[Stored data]
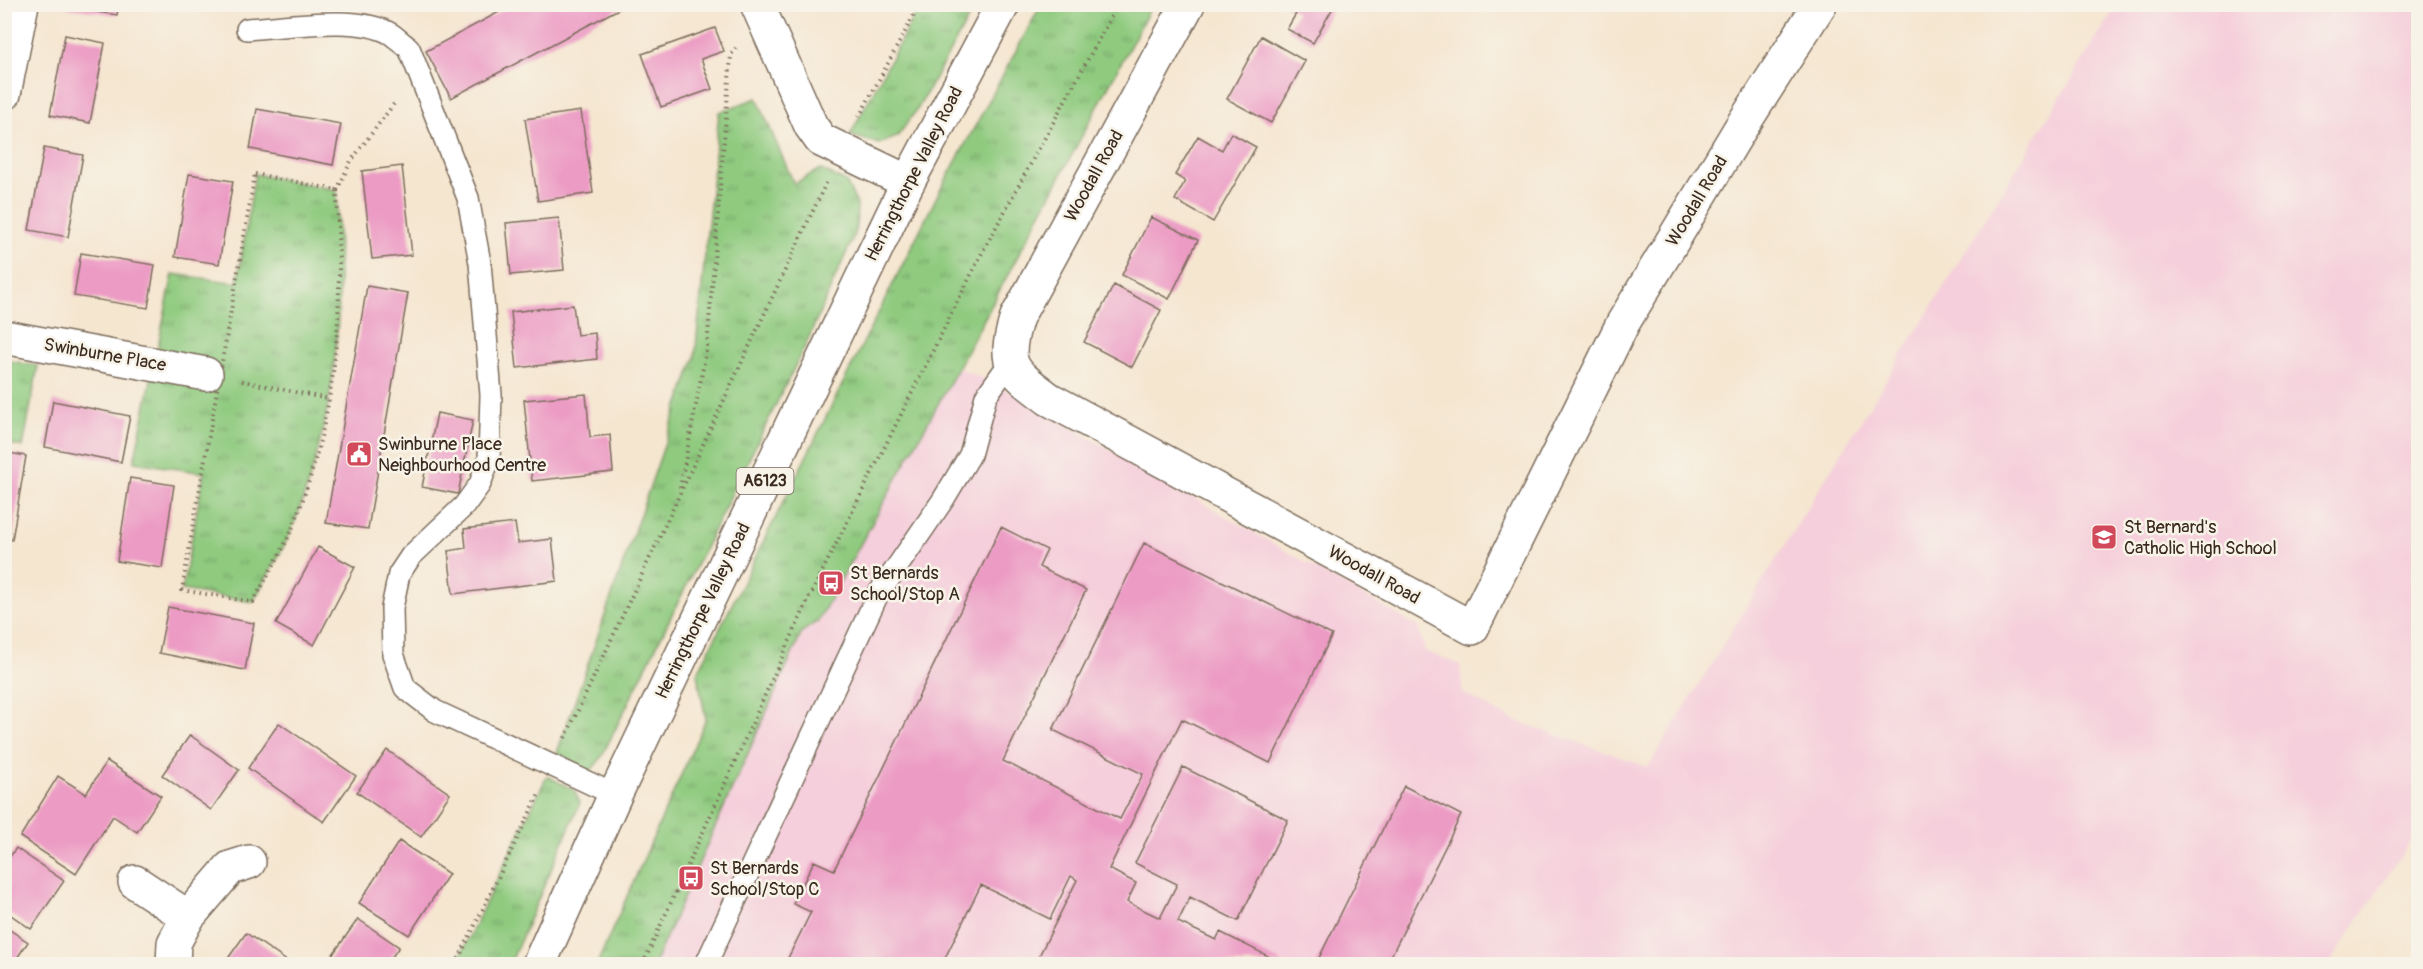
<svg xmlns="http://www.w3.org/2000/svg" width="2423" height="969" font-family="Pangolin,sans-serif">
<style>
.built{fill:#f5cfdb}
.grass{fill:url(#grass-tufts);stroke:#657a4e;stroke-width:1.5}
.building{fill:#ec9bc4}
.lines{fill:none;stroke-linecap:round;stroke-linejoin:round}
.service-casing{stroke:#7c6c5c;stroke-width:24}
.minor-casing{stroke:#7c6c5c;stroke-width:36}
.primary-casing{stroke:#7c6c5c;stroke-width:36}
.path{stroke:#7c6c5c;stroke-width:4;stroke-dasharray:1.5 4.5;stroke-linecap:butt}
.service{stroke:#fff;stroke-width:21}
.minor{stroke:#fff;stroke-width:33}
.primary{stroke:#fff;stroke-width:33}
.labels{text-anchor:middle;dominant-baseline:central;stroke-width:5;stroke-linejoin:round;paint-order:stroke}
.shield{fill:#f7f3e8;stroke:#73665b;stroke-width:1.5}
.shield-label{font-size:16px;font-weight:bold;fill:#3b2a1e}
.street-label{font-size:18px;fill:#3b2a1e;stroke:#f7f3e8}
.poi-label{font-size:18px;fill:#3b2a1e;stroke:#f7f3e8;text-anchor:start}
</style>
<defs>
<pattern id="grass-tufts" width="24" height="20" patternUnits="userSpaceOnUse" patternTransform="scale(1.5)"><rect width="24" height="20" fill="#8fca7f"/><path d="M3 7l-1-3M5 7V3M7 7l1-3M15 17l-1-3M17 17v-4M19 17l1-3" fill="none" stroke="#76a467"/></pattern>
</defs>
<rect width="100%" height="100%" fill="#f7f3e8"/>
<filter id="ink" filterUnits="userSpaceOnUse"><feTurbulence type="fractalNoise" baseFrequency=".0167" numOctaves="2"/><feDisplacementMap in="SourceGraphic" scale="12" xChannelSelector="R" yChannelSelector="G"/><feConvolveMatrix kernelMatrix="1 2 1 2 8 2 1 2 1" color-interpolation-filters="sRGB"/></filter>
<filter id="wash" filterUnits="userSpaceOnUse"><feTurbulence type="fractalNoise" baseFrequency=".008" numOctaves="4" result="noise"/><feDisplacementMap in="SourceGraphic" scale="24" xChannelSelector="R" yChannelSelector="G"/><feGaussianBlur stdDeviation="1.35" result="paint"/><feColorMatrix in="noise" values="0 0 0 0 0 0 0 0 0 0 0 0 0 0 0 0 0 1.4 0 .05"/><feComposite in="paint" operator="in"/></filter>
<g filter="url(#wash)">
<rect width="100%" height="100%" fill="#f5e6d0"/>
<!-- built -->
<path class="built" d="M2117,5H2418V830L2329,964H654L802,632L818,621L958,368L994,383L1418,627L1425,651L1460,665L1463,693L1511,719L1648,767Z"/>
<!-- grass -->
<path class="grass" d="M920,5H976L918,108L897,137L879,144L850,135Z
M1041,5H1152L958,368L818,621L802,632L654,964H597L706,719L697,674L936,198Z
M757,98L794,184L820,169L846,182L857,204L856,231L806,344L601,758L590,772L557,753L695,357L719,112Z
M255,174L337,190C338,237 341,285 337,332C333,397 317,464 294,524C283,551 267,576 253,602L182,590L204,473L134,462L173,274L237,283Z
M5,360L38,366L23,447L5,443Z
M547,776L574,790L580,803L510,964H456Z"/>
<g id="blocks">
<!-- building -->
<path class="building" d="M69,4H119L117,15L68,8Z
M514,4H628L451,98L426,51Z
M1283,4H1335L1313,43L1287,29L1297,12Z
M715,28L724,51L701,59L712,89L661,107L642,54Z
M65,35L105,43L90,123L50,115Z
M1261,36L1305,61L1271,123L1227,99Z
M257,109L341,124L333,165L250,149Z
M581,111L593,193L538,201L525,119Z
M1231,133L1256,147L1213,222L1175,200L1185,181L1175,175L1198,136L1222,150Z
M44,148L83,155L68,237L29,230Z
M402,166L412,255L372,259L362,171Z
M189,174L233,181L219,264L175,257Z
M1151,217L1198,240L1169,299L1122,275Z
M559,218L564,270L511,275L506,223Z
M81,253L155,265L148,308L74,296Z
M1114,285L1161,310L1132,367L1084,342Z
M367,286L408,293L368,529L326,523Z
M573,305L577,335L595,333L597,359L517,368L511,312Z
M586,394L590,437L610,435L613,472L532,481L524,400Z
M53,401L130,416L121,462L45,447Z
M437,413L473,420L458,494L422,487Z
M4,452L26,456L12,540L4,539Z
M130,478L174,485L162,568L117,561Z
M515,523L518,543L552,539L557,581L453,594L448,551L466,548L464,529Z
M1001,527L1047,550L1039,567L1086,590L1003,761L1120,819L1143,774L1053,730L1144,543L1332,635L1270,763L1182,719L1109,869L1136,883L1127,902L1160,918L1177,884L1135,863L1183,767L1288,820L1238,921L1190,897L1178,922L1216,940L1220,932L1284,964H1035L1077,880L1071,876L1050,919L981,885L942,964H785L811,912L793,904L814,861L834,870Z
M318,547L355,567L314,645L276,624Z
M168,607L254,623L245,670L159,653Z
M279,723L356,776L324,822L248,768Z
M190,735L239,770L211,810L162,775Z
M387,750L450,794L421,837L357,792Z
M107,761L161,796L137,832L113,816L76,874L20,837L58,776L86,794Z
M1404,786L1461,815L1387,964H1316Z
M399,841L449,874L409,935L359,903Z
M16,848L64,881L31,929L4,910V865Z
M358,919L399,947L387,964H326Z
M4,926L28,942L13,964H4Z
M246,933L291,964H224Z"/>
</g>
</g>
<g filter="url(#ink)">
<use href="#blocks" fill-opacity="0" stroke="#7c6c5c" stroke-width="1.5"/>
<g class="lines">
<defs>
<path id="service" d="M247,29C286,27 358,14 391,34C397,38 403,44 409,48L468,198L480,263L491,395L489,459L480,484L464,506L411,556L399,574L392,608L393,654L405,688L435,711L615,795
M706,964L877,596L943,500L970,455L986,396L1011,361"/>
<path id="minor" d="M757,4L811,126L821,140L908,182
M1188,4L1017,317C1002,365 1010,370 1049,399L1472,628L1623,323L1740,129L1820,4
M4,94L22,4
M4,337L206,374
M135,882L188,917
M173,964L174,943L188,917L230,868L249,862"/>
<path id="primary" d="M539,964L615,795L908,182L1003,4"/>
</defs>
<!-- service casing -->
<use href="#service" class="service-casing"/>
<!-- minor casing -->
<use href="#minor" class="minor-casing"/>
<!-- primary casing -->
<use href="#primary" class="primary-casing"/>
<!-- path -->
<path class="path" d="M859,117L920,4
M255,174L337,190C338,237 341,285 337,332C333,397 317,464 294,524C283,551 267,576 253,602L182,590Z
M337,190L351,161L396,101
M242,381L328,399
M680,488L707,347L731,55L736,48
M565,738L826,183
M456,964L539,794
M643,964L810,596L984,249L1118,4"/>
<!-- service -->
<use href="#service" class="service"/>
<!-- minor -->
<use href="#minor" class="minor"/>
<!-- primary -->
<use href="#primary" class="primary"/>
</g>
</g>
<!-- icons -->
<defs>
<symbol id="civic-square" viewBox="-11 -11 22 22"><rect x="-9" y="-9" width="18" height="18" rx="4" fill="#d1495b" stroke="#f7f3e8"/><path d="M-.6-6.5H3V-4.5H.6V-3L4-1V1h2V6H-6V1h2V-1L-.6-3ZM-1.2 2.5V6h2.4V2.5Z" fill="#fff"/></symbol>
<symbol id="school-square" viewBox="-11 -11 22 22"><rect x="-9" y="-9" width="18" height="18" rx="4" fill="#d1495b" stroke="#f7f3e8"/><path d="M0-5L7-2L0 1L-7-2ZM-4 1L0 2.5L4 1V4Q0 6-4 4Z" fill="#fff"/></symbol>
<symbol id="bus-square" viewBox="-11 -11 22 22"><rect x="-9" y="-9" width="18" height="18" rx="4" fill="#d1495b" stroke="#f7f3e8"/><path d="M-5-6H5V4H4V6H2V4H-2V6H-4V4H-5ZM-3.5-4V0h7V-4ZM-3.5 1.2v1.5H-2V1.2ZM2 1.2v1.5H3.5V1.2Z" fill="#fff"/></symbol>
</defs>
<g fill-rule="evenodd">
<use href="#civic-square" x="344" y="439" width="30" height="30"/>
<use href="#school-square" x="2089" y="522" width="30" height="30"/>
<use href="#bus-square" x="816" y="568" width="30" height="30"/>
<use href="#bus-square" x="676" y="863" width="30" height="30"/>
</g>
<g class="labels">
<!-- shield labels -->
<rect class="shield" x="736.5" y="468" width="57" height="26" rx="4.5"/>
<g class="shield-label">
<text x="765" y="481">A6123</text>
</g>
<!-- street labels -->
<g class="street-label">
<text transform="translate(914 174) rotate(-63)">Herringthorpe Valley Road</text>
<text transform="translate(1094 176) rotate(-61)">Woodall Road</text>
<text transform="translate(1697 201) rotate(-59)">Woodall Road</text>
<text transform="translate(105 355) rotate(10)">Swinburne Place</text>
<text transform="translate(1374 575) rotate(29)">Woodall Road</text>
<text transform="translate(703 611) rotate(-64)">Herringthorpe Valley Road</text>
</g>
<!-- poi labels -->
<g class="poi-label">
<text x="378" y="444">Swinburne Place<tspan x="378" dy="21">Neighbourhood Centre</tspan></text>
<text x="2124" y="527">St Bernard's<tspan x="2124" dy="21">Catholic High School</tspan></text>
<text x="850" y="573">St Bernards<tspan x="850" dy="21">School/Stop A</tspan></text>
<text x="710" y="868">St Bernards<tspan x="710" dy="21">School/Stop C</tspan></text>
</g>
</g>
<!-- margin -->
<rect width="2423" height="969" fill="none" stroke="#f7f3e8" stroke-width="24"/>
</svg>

◆ **ABOUT THIS EXERCISE**
Using the data above, establish how many lines include the word "wash"; the reply is that number only.

◆ **WRITTEN SOLUTION**
2